Audiological health was assessed with pure-tone audiometry, tympanometry, and otoscopy. The primary outcome was HI, defined as average threshold >25 dB HL for 0.5, 1, 2, and 4 kHz, in one or both ears (per World Health Organization/International Organization for Standardization). A questionnaire on health history was administered to parents. Statistical analysis included univariate analysis for chi(2) values and odds ratios (ORs), and multivariate logistic regression.

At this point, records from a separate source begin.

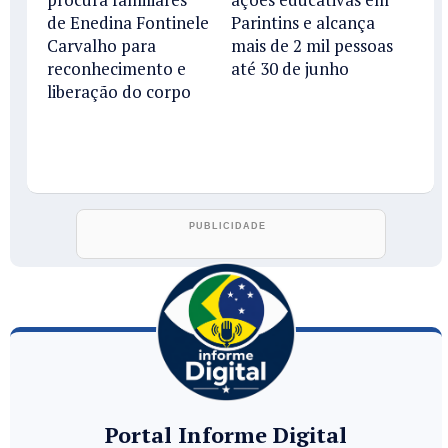
de Enedina Fontinele
Parintins e alcança
Carvalho para
mais de 2 mil pessoas
reconhecimento e
até 30 de junho
liberação do corpo
Portal Informe Digital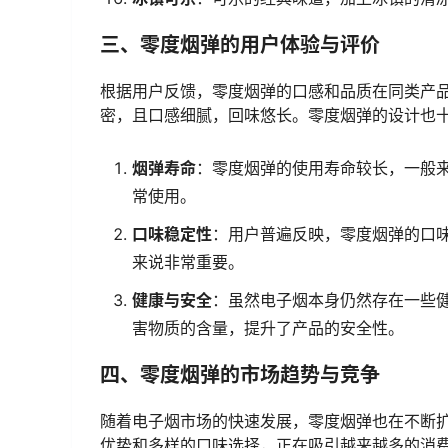
三、零度烟弹的用户体验与评价
根据用户反馈，零度烟弹的口感和品质在同类产
密，且口感细腻，回味悠长。零度烟弹的设计也
烟弹寿命
：零度烟弹的使用寿命较长，一般
常使用。
口味稳定性
：用户普遍反映，零度烟弹的口
来说非常重要。
健康与安全
：虽然电子烟本身仍然存在一些
害物质的含量，提升了产品的安全性。
四、零度烟弹的市场趋势与竞争
随着电子烟市场的快速发展，零度烟弹也在不断
优势和多样的口味选择，正在吸引越来越多的消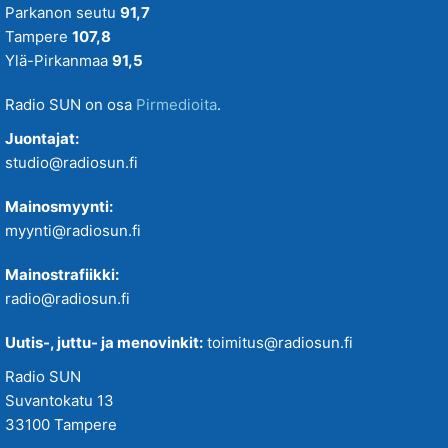
Parkanon seutu
91,7
Tampere
107,8
Ylä-Pirkanmaa
91,5
Radio SUN on osa
Pirmedioita
.
Juontajat:
studio@radiosun.fi
Mainosmyynti:
myynti@radiosun.fi
Mainostrafiikki:
radio@radiosun.fi
Uutis-, juttu- ja menovinkit:
toimitus@radiosun.fi
Radio SUN
Suvantokatu 13
33100 Tampere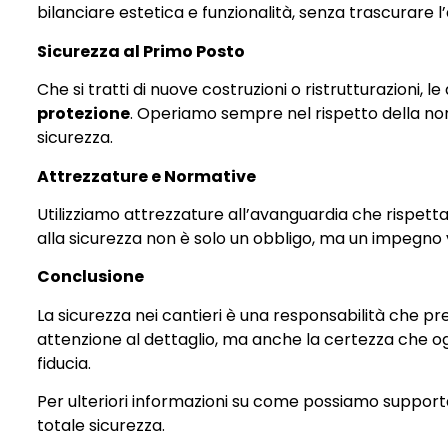
bilanciare estetica e funzionalità, senza trascurare l
Sicurezza al Primo Posto
Che si tratti di nuove costruzioni o ristrutturazioni,
protezione
. Operiamo sempre nel rispetto della norm
sicurezza.
Attrezzature e Normative
Utilizziamo attrezzature all’avanguardia che rispett
alla sicurezza non è solo un obbligo, ma un impegno ver
Conclusione
La sicurezza nei cantieri è una responsabilità che pr
attenzione al dettaglio, ma anche la certezza che og
fiducia.
Per ulteriori informazioni su come possiamo supportar
totale sicurezza.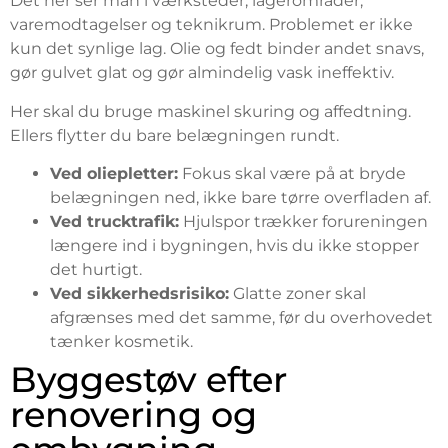
Det her ser man i værksteder, lagerområder,
varemodtagelser og teknikrum. Problemet er ikke
kun det synlige lag. Olie og fedt binder andet snavs,
gør gulvet glat og gør almindelig vask ineffektiv.
Her skal du bruge maskinel skuring og affedtning.
Ellers flytter du bare belægningen rundt.
Ved oliepletter:
Fokus skal være på at bryde
belægningen ned, ikke bare tørre overfladen af.
Ved trucktrafik:
Hjulspor trækker forureningen
længere ind i bygningen, hvis du ikke stopper
det hurtigt.
Ved sikkerhedsrisiko:
Glatte zoner skal
afgrænses med det samme, før du overhovedet
tænker kosmetik.
Byggestøv efter
renovering og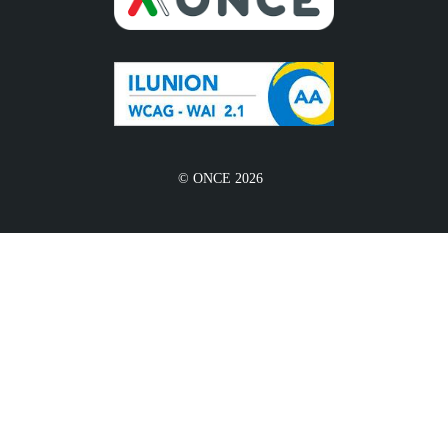
© ONCE 2026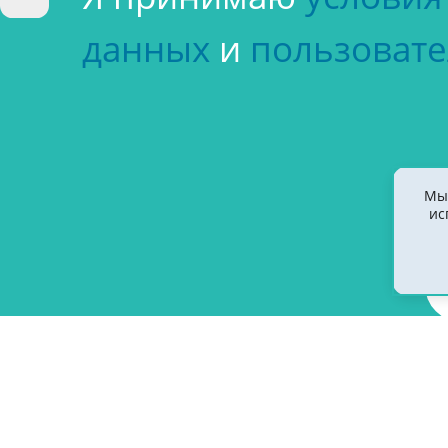
данных
и
пользовате
Мы 
ис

HI prevalence: 6.9 percent (95% confidence interval [CI] 4.2%-9.6%). Risk factors for HI (OR, 95% CI, P value): neonatal jaundice (5.59, 1.63-19.2, 0.015), seizure (7.31, 2.50-21.4, 0.0013), hospitalization (4.01, 1.66-9.68, 0.003), recurrent otitis media (5.06, 1.98-12.9, 0.002), past otorrhea (4.70, 1.84-12.0, 0.003), family history of HI at <35 years (2.91, 1.19-7.14, 0.026), tympanic membrane abnormality (13.8, 4.48-42.7, <0.001), cerumen impaction (15.8, 4.71-53.1, <0.001), and eustachian tube dysfunction (4.87, 1.74-13.7, <0.001). HI was an independent predictor of academic failure (3.36, 1.15-9.82, 0.03).

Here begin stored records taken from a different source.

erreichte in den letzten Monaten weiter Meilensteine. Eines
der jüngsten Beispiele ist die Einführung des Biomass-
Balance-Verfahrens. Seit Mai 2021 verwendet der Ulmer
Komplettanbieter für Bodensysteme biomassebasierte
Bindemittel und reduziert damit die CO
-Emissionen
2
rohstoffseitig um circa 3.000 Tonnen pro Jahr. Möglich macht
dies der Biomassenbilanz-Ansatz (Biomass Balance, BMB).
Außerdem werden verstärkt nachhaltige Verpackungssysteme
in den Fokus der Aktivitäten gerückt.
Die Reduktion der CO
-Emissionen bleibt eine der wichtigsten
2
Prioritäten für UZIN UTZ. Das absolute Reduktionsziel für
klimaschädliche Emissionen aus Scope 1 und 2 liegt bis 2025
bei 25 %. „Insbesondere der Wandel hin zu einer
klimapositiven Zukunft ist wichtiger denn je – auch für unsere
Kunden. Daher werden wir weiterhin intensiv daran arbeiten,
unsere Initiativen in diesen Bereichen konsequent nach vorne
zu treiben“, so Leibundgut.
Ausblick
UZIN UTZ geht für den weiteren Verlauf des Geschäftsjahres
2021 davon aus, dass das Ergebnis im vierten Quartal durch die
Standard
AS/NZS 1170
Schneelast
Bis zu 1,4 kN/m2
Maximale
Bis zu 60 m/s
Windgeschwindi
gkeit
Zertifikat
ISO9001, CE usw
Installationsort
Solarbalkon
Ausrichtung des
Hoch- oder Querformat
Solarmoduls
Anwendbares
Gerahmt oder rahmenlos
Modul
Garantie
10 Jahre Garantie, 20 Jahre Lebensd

Impoverished Peruvian schoolchildren were four to seven times more likely to experience HI than children living in higher-income countries. Untreated middle ear disease in the context of limited access to pediatric care was a major risk factor for HI. Furthermore, HI was associated with worse scholastic achievement. These results support prioritization of pediatric ear health as an essential component of the global health agenda, especially in resource-poor countries.

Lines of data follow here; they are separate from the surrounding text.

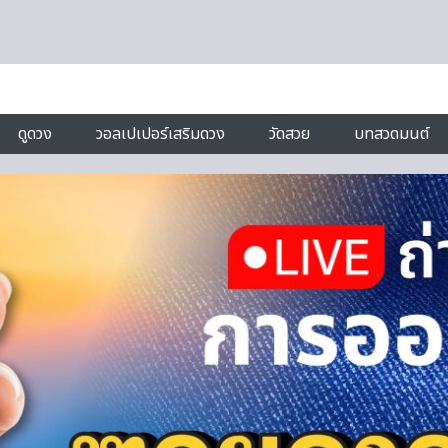
ดูดวง
วอลเปเปอร์เสริมดวง
วัดสวย
บทสวดมนต์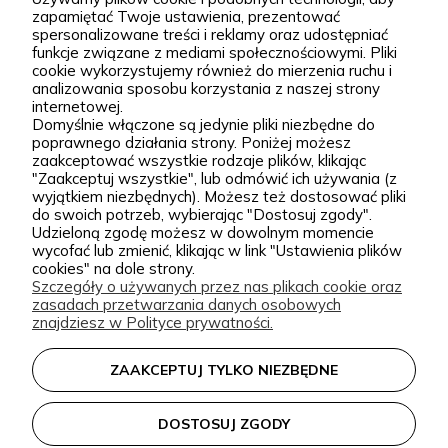
większe kompozycje krajobrazowe. Za Zieloną Parą
zapamiętać Twoje ustawienia, prezentować
stoją Wiktor i Klaudia, którzy z dużą starannością
spersonalizowane treści i reklamy oraz udostępniać
funkcje związane z mediami społecznościowymi. Pliki
dobierają każdą odmianę dostępną w naszej
cookie wykorzystujemy również do mierzenia ruchu i
Podgórna 9, 97-565 Brudzice
ofercie. W sprzedaży znajdziesz zarówno
analizowania sposobu korzystania z naszej strony
+48 793 037 145
internetowej.
sprawdzone, klasyczne gatunki, jak i ciekawsze,
kontakt@zielonapara.pl
Domyślnie włączone są jedynie pliki niezbędne do
poprawnego działania strony. Poniżej możesz
bardziej unikatowe krzewy ozdobne, drzewa, byliny
zaakceptować wszystkie rodzaje plików, klikając
oraz sadzonki do ogrodu. Każda roślina jest przez
"Zaakceptuj wszystkie", lub odmówić ich używania (z
Kategorie
wyjątkiem niezbędnych). Możesz też dostosować pliki
nas pielęgnowana, nawożona, przycinana i
do swoich potrzeb, wybierając "Dostosuj zgody".
przygotowywana tak, aby mogła trafić do Twojego
Informacje
Udzieloną zgodę możesz w dowolnym momencie
wycofać lub zmienić, klikając w link "Ustawienia plików
ogrodu w jak najlepszej kondycji. W Zielonej Parze
cookies" na dole strony.
stawiamy przede wszystkim na jakość sadzonek.
Szczegóły o używanych przez nas plikach cookie oraz
zasadach przetwarzania danych osobowych
Wiemy, że dobrze ukorzeniona, zdrowa roślina to
zielonapara.pl © 2026
znajdziesz w Polityce prywatności.
podstawa udanego ogrodu, dlatego nie traktujemy
Made with
by
sprzedaży roślin jak zwykłej wysyłki produktu.
ZAAKCEPTUJ TYLKO NIEZBĘDNE
Nasze sadzonki są starannie prowadzone i
zabezpieczane przed transportem, dzięki czemu
DOSTOSUJ ZGODY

1)衡量秘鲁贫困地区学龄儿童听力障碍(HI)的患病率。2)确定 HI 的风险因素,并评估其对学习成绩的影响。
横断面研究。
秘鲁利马附近一个名为 asentimiento humano(棚户区)的小学,2008 年 10 月至 2009 年 3 月。
335 名 6 至 19 岁的学龄儿童。
使用纯音测听、鼓室图和声导抗测试评估听力健康状况。主要结局为 HI,定义为一只或两只耳朵的 0.5、1、2 和 4 kHz 的平均阈值>25 dB HL(世界卫生组织/国际标准化组织)。对家长进行健康史问卷调查。统计分析包括卡方值和比值比(OR)的单变量分析,以及多变量逻辑回归。
HI 的患病率为 6.9%(95%置信区间[CI]为 4.2%-9.6%)。HI 的风险因素(OR,95%CI,P 值):新生儿黄疸(5.59,1.63-19.2,0.015)、癫痫(7.31,2.50-21.4,0.0013)、住院(4.01,1.66-9.68,0.003)、复发性中耳炎(5.06,1.98-12.9,0.002)、既往耳漏(4.70,1.84-12.0,0.003)、35 岁以下 HI 家族史(2.91,1.19-7.14,0.026)、鼓膜异常(13.8,4.48-42.7,<0.001)、耵聍栓塞(15.8,4.71-53.1,<0.001)和咽鼓管功能障碍(4.87,1.74-13.7,<0.001)。HI 是学业失败的独立预测因素(3.36,1.15-9.82,0.03)。
与高收入国家的儿童相比,秘鲁贫困地区的学龄儿童患 HI 的可能性要高出四到七倍。在获得儿科护理机会有限的情况下,未经治疗的中耳疾病是 HI 的主要危险因素。此外,HI 与较差的学业成绩有关。这些结果支持将儿科耳部健康作为全球卫生议程的一个重要组成部分,特别是在资源匮乏的国家。